▸ **GIVEN TEXT**:
┄┄┄┄┄┄┄┄┄┄
When I travel back to the U.S., I am ecstatic to see my kids, grandkids, siblings, mother, extended family, old friends. I am very grateful for today’s means of communications, although facetime doesn’t come close to a real live snuggle session with my grandchildren, or an intimate conversation with my sister over coffee. Many of the daily stressors I feel in Haiti melt away when I am in the U.S., including the uncertainty of navigating a foreign culture and language, never knowing when a protest may spring up on our way to work, being asked for money or other commodities at every turn, being stared at wherever we are, and never really having the privacy we know in the U.S. Being back in a familiar place, the town where we raised our kids and developed our life-long friendships, is comfortable and reassuring. Knowing there are a zillion benefits our country provides every day that we don’t even think about, like smooth roads, a well-developed justice system, free public education, and so much more, makes life in the U.S. easy on many levels.

All of those warm and fuzzy feelings are mixed in with a variety of very uncomfortable feelings. I am privileged. I was born into privilege. There is no denying that. I have the ability to whip out my passport and credit card and fly to a developed country where I am a citizen with all its rights and privileges. In Haiti, I interact with people on a weekly basis who are bright, ambitious, educated, but can’t find consistent work. I leave them to go to the U.S., where I see “Now Hiring” signs at every turn. That feels weird, and unfair. I leave a country where a large percentage of people go hungry on any given day, to see an airport food court full of food, more food in one place than many of our Haitian friends have ever seen all at once. Just in one food court. That feels weird, and unfair. And I could go on…

But Haiti has long been viewed by many as a country full of poor, helpless people that need foreign help to survive and advance. Haiti is a financially poor country, it is true, but rich in a vast variety of other ways, ways often overlooked by foreigners. The sense of community here is something we don’t often see in the U.S., not to the extent we see in Haiti. The resilience of the Haitian people is something from which the rest of the world can learn. The pride Haitians have in their country, their heritage, their culture, despite years of patristic and superior attitudes from other people groups, is something to be revered. Haiti is a place that the rest of the world would be bettered by visiting, with the sole purpose of learning about the Haitian people.

And living in Haiti, honestly, for the first couple years, I was stretched so far and tight I thought I might break. But now, Haiti has become a part of me, my second home. I continue to be stretched, and am learning more about God and myself than I ever have before. I am not Haitian, and can never be. If I lived the next 30 years of my life in Haiti, I would continue to learn new things about the Haitian people, the language, and the culture here every day (and I would also be very old!). No, I am not Haitian, but neither am I the person I was before I moved here. I have heard it said that living in a foreign country is like this: In the U.S., everyone is yellow. I was once yellow. Haitians are blue. Living in Haiti, I now am a shade of green. Green like Kermit. And sometimes it’s not easy being green. But I wouldn’t have it any other way.
┄┄┄┄┄┄┄┄┄┄
▸ **EXERCISE A**:
Say whether each statement agrees with the text on life in Haiti, and quote the words that decide it.
(i) The writer finds facetime as good as being with the grandchildren in person.
(ii) The writer's first couple of years in Haiti were hard.
(iii) The writer calls Haiti a financially rich country.
▸ **EXERCISE B**:
Answer these from the text on life in Haiti, one line each.
(i) What signs does the writer see at every turn in the U.S.?
(ii) Where does the writer see more food than many Haitian friends have ever seen all at once?
(iii) What color does the writer say Haitians are?
┄┄┄┄┄┄┄┄┄┄
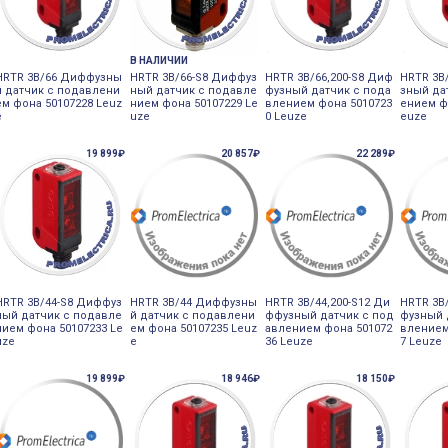
В НАЛИЧИИ
HRTR 3B/66 Диффузны
HRTR 3B/66-S8 Диффуз
HRTR 3B/66,200-S8 Диф
HRTR 3B
й датчик с подавлени
ный датчик с подавле
фузный датчик с пода
зный да
ем фона 50107228 Leuz
нием фона 50107229 Le
влением фона 5010723
ением ф
e
uze
0 Leuze
euze
19 899₽
20 857₽
22 289₽
HRTR 3B/44-S8 Диффуз
HRTR 3B/44 Диффузны
HRTR 3B/44,200-S12 Ди
HRTR 3B
ный датчик с подавле
й датчик с подавлени
ффузный датчик с под
фузный 
нием фона 50107233 Le
ем фона 50107235 Leuz
авлением фона 501072
влением
uze
e
36 Leuze
7 Leuze
19 899₽
18 946₽
18 150₽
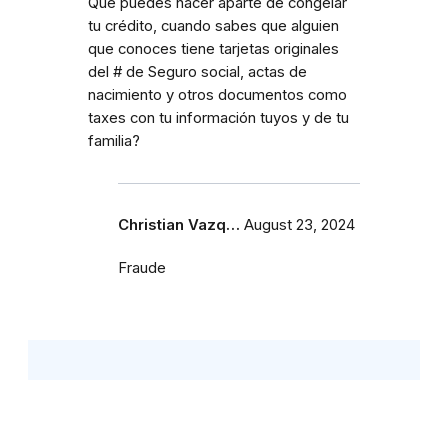
Que puedes hacer aparte de congelar
tu crédito, cuando sabes que alguien
que conoces tiene tarjetas originales
del # de Seguro social, actas de
nacimiento y otros documentos como
taxes con tu información tuyos y de tu
familia?
Christian Vazq…
August 23, 2024
Fraude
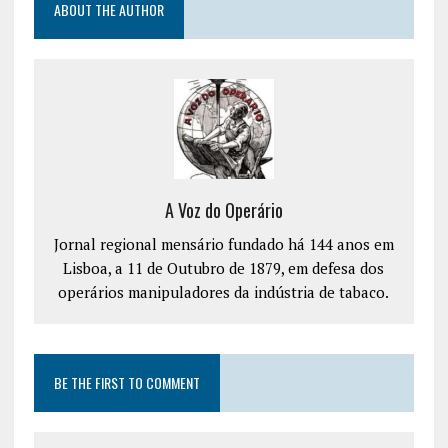
ABOUT THE AUTHOR
A Voz do Operário
Jornal regional mensário fundado há 144 anos em
Lisboa, a 11 de Outubro de 1879, em defesa dos
operários manipuladores da indústria de tabaco.
BE THE FIRST TO COMMENT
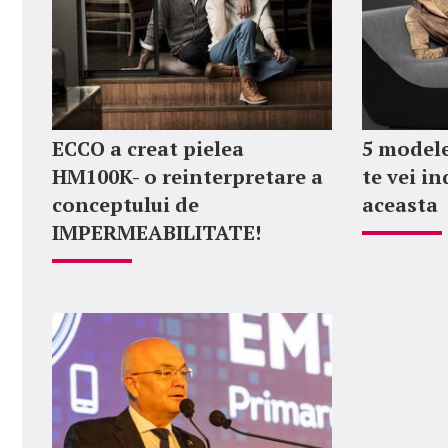
ECCO a creat pielea
5 modele
HM100K- o reinterpretare a
te vei i
conceptului de
aceasta
IMPERMEABILITATE!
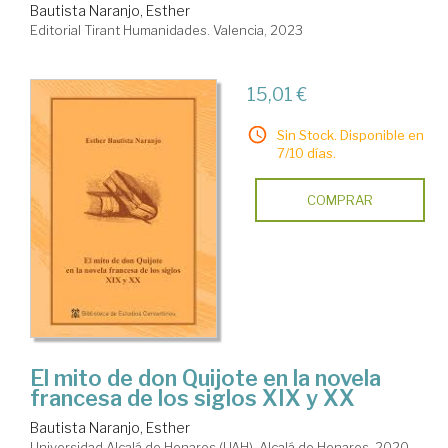
Bautista Naranjo, Esther
Editorial Tirant Humanidades. Valencia, 2023
15,01 €
Sin Stock. Disponible en
7/10 días.
COMPRAR
El mito de don Quijote en la novela
francesa de los siglos XIX y XX
Bautista Naranjo, Esther
Universidad Alcalá de Henares (UAH). Alcalá de Henares, 2020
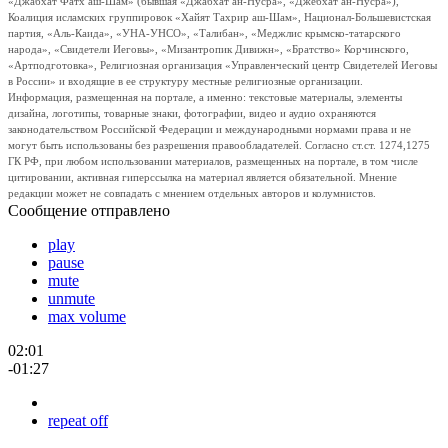
«Джабхат Фатх аш-Шам» (бывшая «Джабхат ан-Нусра», «Джебхат ан-Нусра»),
Коалиция исламских группировок «Хайят Тахрир аш-Шам», Национал-Большевистская
партия, «Аль-Каида», «УНА-УНСО», «Талибан», «Меджлис крымско-татарского
народа», «Свидетели Иеговы», «Мизантропик Дивижн», «Братство» Корчинского,
«Артподготовка», Религиозная организация «Управленческий центр Свидетелей Иеговы
в России» и входящие в ее структуру местные религиозные организации.
Информация, размещенная на портале, а именно: текстовые материалы, элементы
дизайна, логотипы, товарные знаки, фотографии, видео и аудио охраняются
законодательством Российской Федерации и международными нормами права и не
могут быть использованы без разрешения правообладателей. Согласно ст.ст. 1274,1275
ГК РФ, при любом использовании материалов, размещенных на портале, в том числе
цитировании, активная гиперссылка на материал является обязательной. Мнение
редакции может не совпадать с мнением отдельных авторов и колумнистов.
Сообщение отправлено
play
pause
mute
unmute
max volume
02:01
-01:27
repeat off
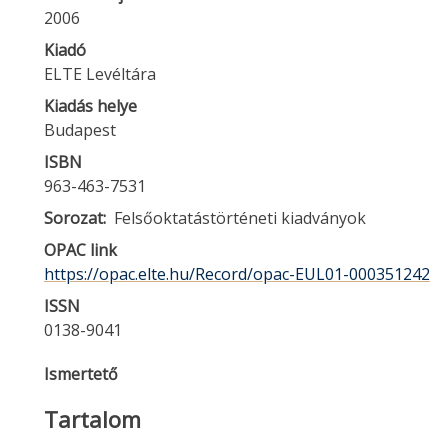
2006
Kiadó
ELTE Levéltára
Kiadás helye
Budapest
ISBN
963-463-7531
Sorozat
Felsőoktatástörténeti kiadványok
OPAC link
https://opac.elte.hu/Record/opac-EUL01-000351242
ISSN
0138-9041
Ismertető
Tartalom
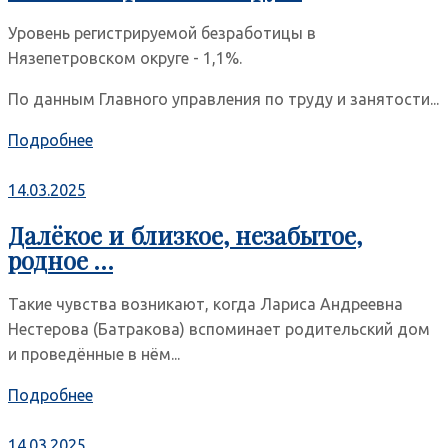
Уровень регистрируемой безработицы в
Нязепетровском округе - 1,1%.
По данным Главного управления по труду и занятости...
Подробнее
14.03.2025
Далёкое и близкое, незабытое,
родное …
Такие чувства возникают, когда Лариса Андреевна
Нестерова (Батракова) вспоминает родительский дом
и проведённые в нём...
Подробнее
14.03.2025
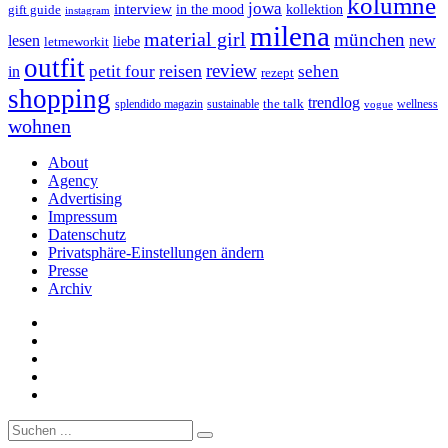
kolumne
jowa
interview
gift guide
in the mood
kollektion
instagram
milena
material girl
münchen
lesen
new
liebe
letmeworkit
outfit
review
reisen
petit four
sehen
in
rezept
shopping
trendlog
the talk
splendido magazin
sustainable
wellness
vogue
wohnen
About
Agency
Advertising
Impressum
Datenschutz
Privatsphäre-Einstellungen ändern
Presse
Archiv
┄┄┄┄┄┄┄┄┄┄
▸ **WRITTEN SOLUTION A**:
(i) No: "facetime doesn’t come close to a real live snuggle session with my grandchildren"
(ii) Yes: "for the first couple years, I was stretched so far and tight I thought I might break"
(iii) No: "Haiti is a financially poor country, it is true"

▸ **WRITTEN SOLUTION B**:
(i) "Now Hiring" signs
(ii) An airport food court
(iii) Blue